Entry of Human Coronavirus NL63 into the Cell

• Published in: Journal of virology Vol. 92; no. 3
• Main Authors: Milewska, Aleksandra, Nowak, Paulina, Owczarek, Katarzyna, Szczepanski, Artur, Zarebski, Miroslaw, Hoang, Agnieszka, Berniak, Krzysztof, Wojarski, Jacek, Zeglen, Slawomir, Baster, Zbigniew, Rajfur, Zenon, Pyrc, Krzysztof
• Format: Journal Article
• Language: English
• Published: United States American Society for Microbiology 01.02.2018
• Subjects: Cell Line; Clathrin - metabolism; Coronavirus Infections - metabolism; Coronavirus NL63, Human - physiology; Endocytosis; Endosomes - metabolism; Heparan Sulfate Proteoglycans - metabolism; Humans; Spike Glycoprotein, Coronavirus - metabolism; Viral Envelope Proteins - metabolism; Virus Internalization; Virus-Cell Interactions; entry; infection; clathrin; HCoV-NL63; coronavirus; endocytosis; internalization; Coronaviridae
• ISSN: 0022-538X; 1098-5514
• DOI: 10.1128/JVI.01933-17

The first steps of human coronavirus NL63 (HCoV-NL63) infection were previously described.
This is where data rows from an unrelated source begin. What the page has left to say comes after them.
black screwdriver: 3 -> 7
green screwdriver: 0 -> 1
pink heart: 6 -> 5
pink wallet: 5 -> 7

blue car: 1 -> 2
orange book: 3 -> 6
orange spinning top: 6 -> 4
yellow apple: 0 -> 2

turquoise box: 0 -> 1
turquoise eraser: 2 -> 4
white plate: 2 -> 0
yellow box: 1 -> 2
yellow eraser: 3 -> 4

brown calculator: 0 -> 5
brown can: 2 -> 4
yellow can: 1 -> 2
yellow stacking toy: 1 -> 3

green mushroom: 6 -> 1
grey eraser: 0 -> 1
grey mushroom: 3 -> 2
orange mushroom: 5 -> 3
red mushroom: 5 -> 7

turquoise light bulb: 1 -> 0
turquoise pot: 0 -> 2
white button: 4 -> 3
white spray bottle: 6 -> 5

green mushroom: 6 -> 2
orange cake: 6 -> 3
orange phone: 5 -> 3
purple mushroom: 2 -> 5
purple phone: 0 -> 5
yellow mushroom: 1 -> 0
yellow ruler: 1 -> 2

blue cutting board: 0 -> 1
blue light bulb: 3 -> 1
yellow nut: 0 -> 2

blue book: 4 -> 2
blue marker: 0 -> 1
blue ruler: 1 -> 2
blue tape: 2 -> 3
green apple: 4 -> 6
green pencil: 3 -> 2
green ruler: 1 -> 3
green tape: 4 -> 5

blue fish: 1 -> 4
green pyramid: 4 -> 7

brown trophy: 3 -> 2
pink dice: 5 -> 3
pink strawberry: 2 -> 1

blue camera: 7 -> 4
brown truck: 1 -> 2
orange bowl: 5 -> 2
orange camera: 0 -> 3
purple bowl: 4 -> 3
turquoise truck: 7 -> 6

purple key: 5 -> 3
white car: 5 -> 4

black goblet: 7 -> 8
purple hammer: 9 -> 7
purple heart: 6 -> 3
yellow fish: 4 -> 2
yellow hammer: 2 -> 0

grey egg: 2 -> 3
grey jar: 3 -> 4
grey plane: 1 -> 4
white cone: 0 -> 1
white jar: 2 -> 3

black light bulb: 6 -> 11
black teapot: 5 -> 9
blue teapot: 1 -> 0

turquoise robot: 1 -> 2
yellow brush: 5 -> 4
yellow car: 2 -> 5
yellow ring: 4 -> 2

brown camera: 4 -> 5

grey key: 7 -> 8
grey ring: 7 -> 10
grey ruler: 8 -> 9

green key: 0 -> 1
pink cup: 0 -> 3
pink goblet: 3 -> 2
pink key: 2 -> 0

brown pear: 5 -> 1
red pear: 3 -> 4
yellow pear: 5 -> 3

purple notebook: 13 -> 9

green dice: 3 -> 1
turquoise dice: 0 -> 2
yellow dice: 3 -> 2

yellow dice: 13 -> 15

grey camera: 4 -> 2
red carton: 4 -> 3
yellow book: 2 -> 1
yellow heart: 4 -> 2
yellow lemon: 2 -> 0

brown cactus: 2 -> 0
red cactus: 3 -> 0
The virus binds to target cells by use of heparan sulfate proteoglycans and interacts with the ACE2 protein. Subsequent events, including virus internalization and trafficking, remain to be elucidated. In this study, we mapped the process of HCoV-NL63 entry into the LLC-Mk2 cell line and three-dimensional (3D) tracheobronchial tissue. Using a variety of techniques, we have shown that HCoV-NL63 virions require endocytosis for successful entry into the LLC-MK2 cells, and interaction between the virus and the ACE2 molecule triggers recruitment of clathrin. Subsequent vesicle scission by dynamin results in virus internalization, and the newly formed vesicle passes the actin cortex, which requires active cytoskeleton rearrangement. Finally, acidification of the endosomal microenvironment is required for successful fusion and release of the viral genome into the cytoplasm. For 3D tracheobronchial tissue cultures, we also observed that the virus enters the cell by clathrin-mediated endocytosis, but we obtained results suggesting that this pathway may be bypassed. Available data on coronavirus entry frequently originate from studies employing immortalized cell lines or undifferentiated cells. Here, using the most advanced 3D tissue culture system mimicking the epithelium of conductive airways, we systematically mapped HCoV-NL63 entry into susceptible cells. The data obtained allow for a better understanding of the infection process and may support development of novel treatment strategies.